### Given records:
^^^^
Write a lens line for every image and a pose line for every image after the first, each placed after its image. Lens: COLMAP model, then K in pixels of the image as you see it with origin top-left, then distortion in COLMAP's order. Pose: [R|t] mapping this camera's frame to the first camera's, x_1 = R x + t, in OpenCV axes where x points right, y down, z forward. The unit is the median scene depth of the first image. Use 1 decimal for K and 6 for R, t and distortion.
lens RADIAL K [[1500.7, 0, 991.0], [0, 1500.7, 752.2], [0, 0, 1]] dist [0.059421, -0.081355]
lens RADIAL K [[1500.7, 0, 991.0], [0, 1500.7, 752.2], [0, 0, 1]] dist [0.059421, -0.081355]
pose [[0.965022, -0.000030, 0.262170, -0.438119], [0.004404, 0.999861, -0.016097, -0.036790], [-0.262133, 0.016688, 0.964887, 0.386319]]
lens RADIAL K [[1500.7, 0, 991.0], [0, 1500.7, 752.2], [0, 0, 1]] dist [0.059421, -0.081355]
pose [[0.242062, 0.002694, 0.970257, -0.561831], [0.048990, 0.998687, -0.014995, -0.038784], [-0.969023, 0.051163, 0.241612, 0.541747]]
^^^^
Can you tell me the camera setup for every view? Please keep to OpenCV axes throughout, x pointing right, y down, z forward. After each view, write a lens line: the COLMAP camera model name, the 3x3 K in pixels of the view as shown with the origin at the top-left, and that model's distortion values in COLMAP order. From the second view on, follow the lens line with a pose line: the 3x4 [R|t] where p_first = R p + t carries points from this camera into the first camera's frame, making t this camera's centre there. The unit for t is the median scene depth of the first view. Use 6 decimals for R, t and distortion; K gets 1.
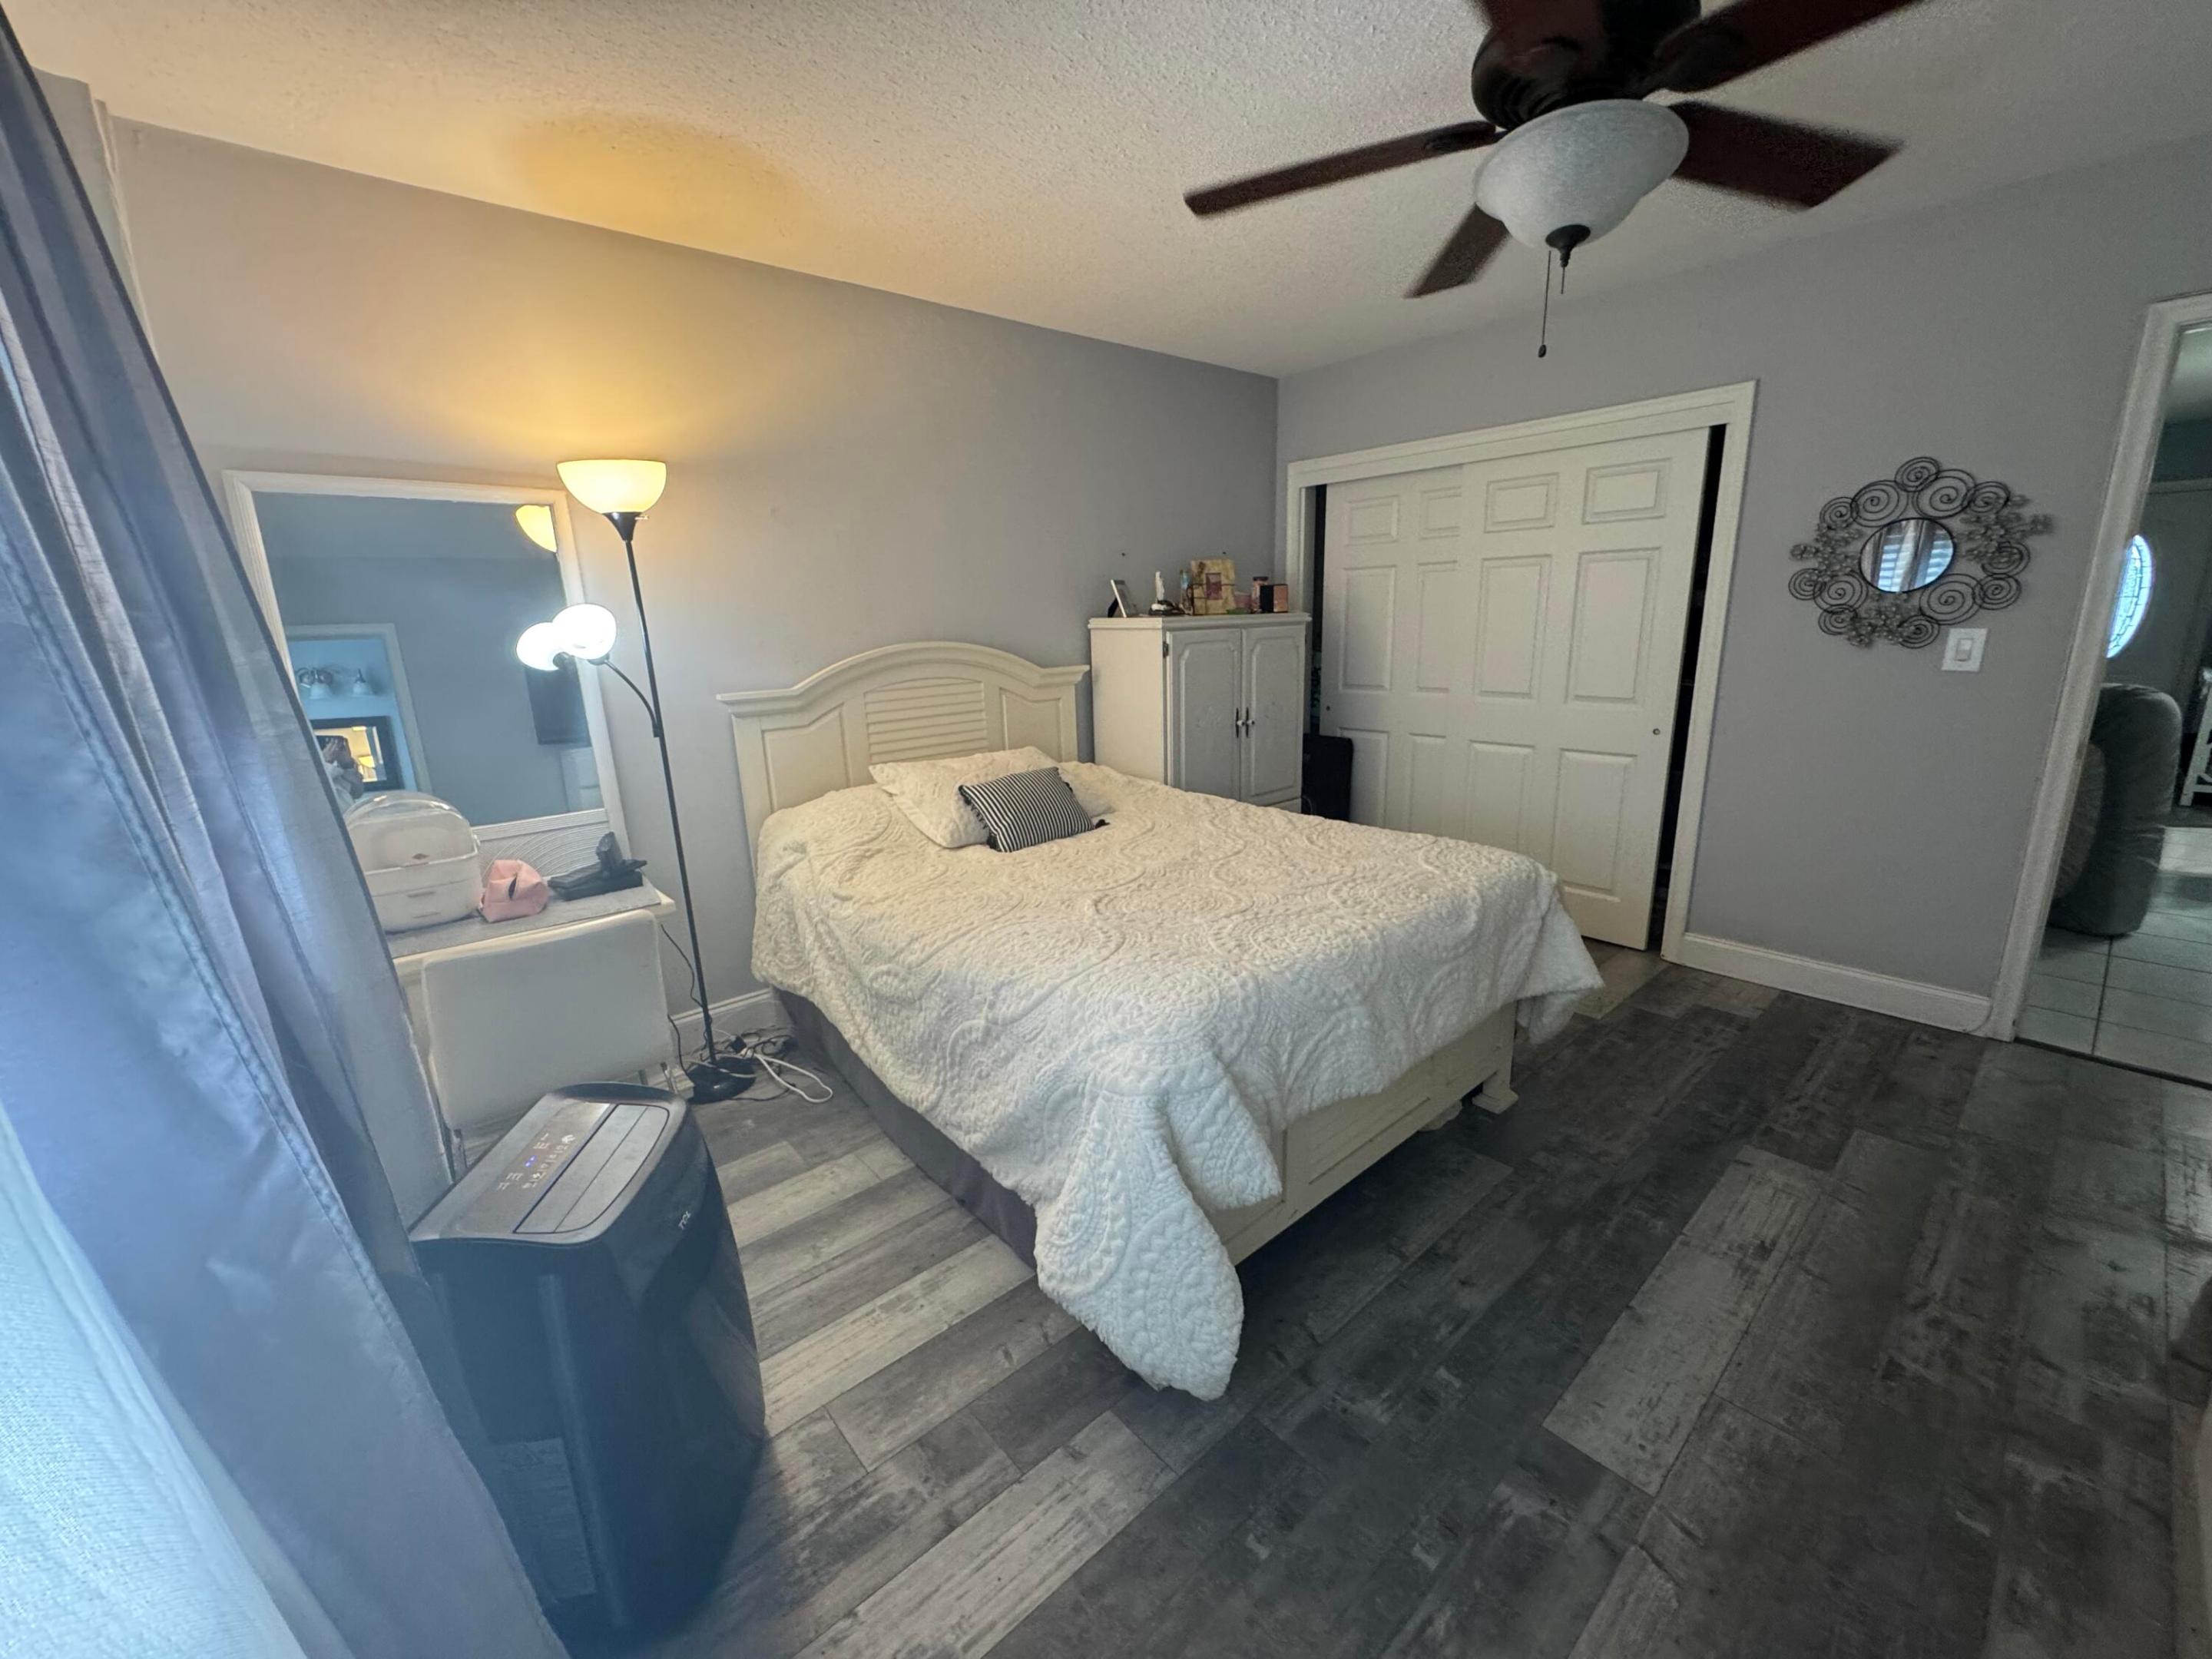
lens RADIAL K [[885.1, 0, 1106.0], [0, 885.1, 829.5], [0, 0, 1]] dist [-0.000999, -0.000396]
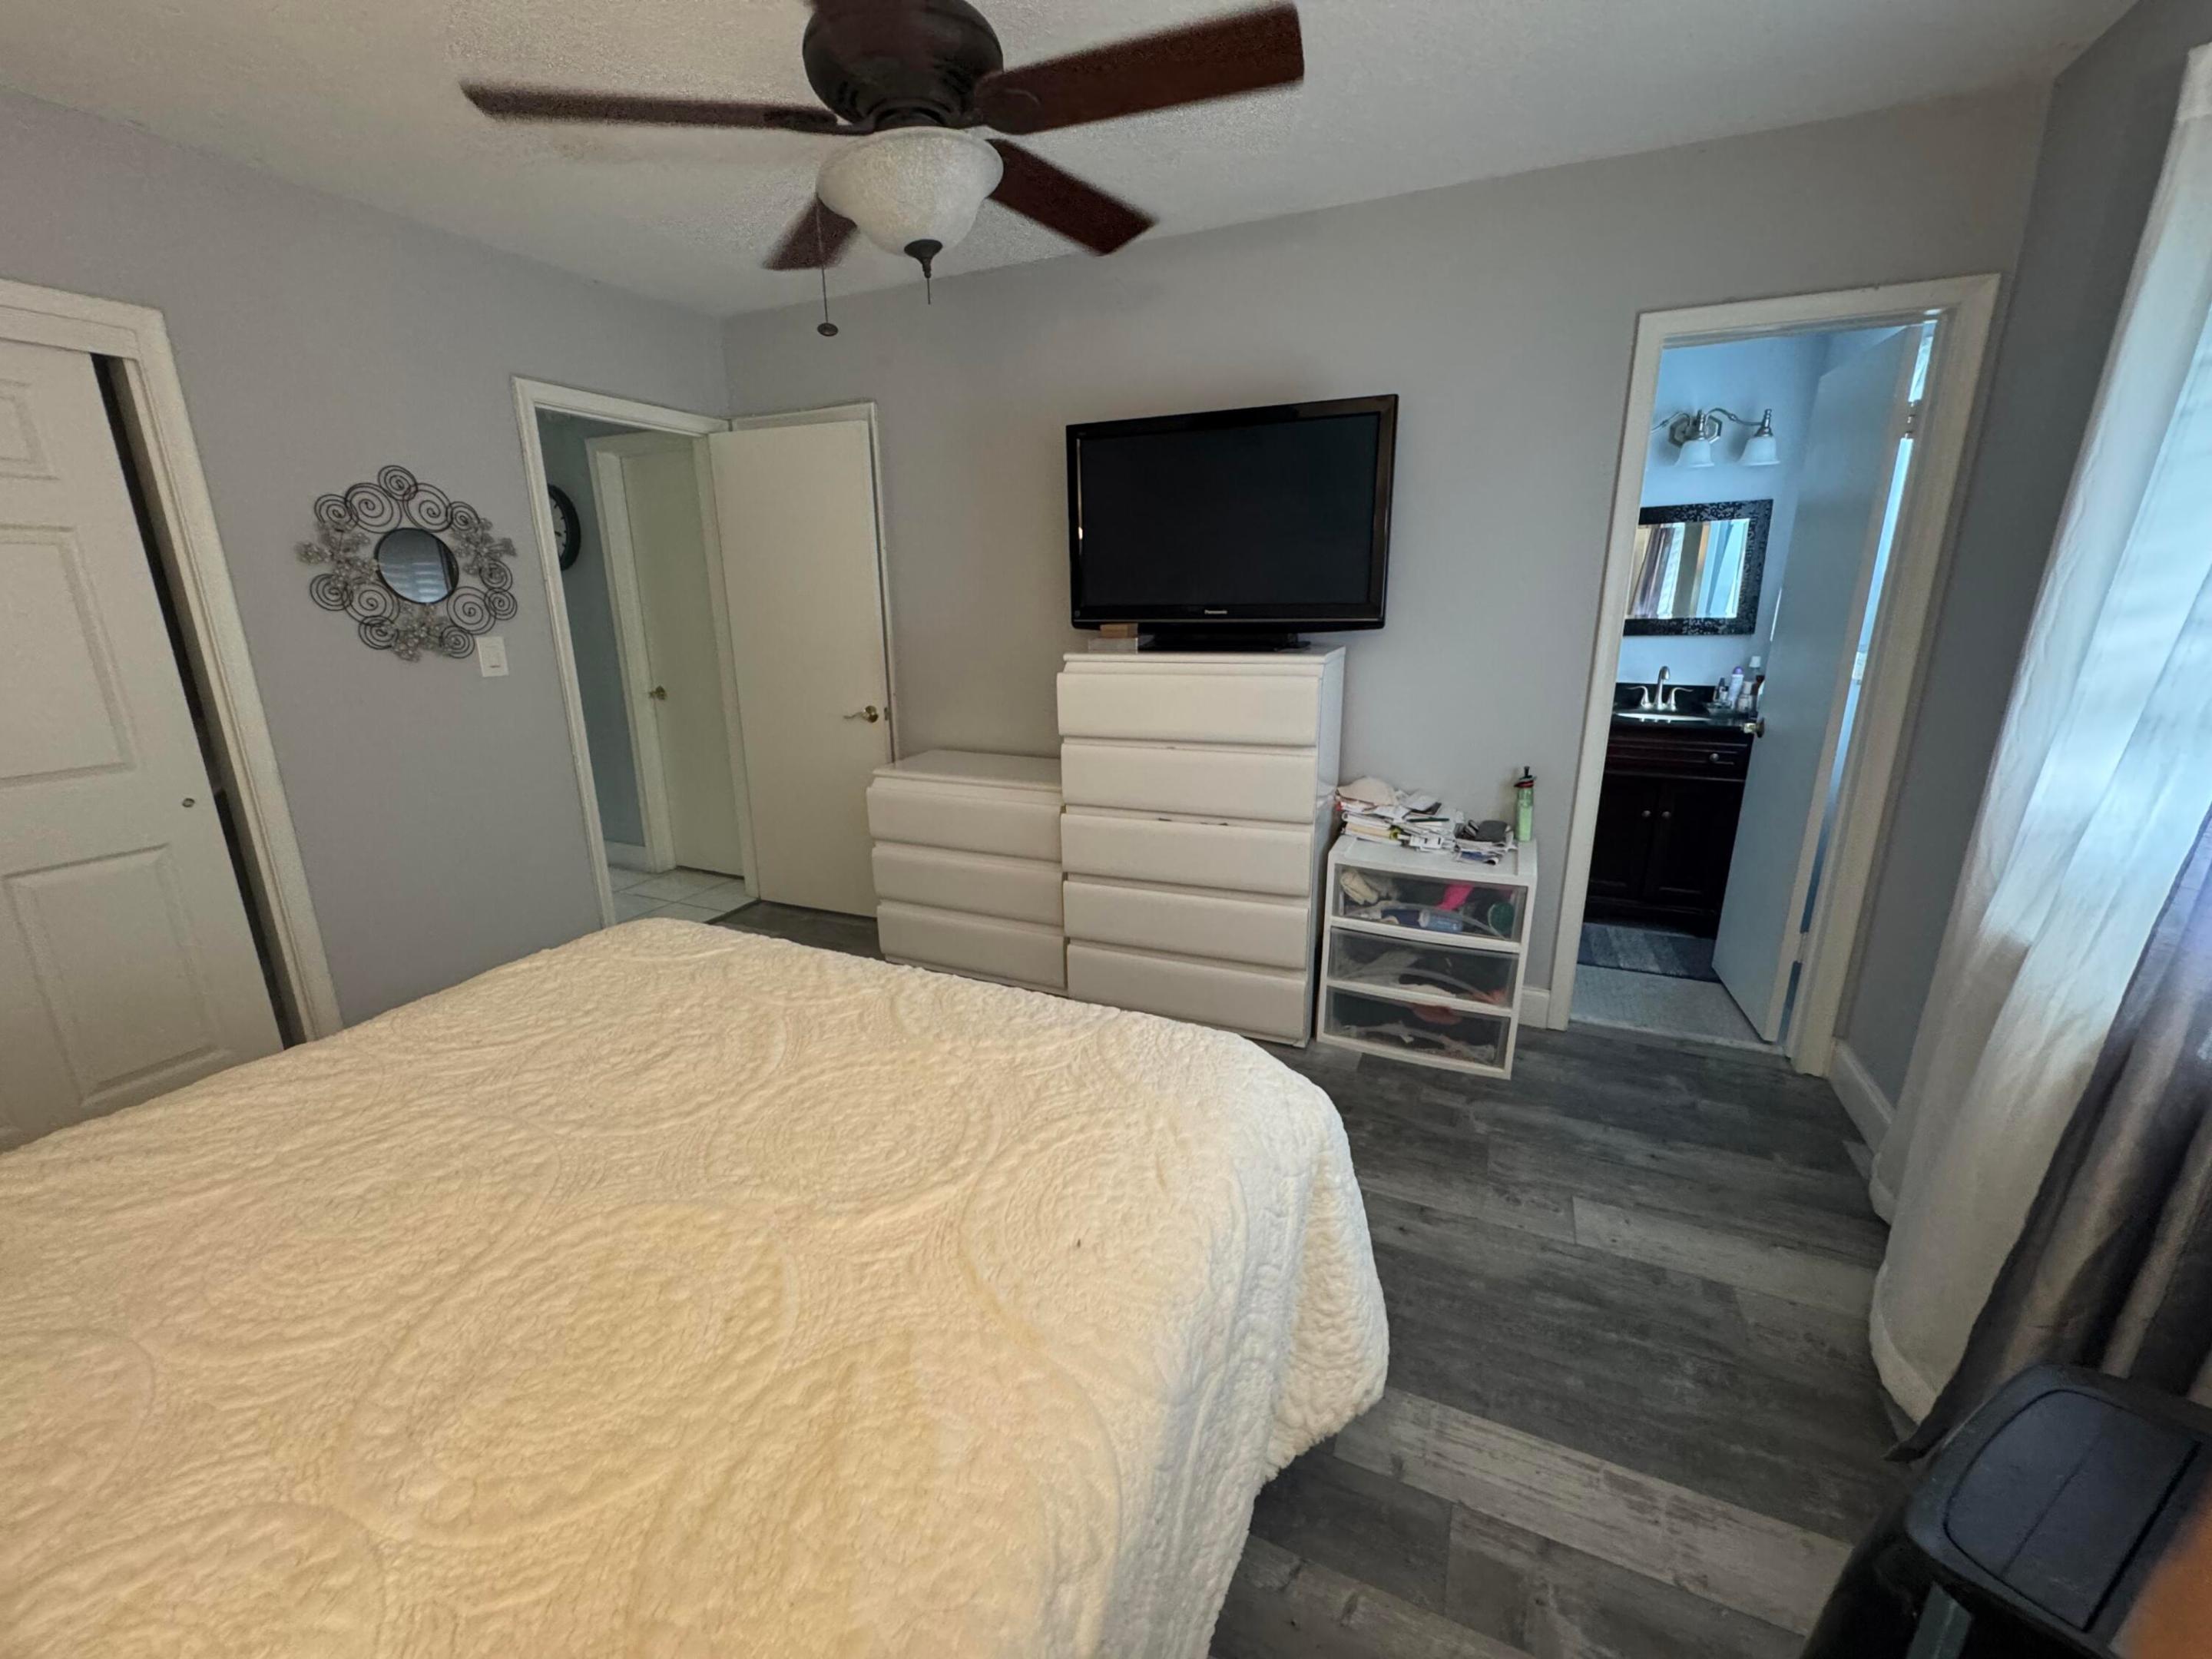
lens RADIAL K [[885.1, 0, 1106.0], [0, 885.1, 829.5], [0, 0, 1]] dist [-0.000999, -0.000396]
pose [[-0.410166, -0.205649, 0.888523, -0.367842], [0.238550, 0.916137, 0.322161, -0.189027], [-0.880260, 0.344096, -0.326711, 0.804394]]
^^^^
Count the lines in the entries above that contain the word "right", treating uppercase and lowercase as different. Reply with the number only.

2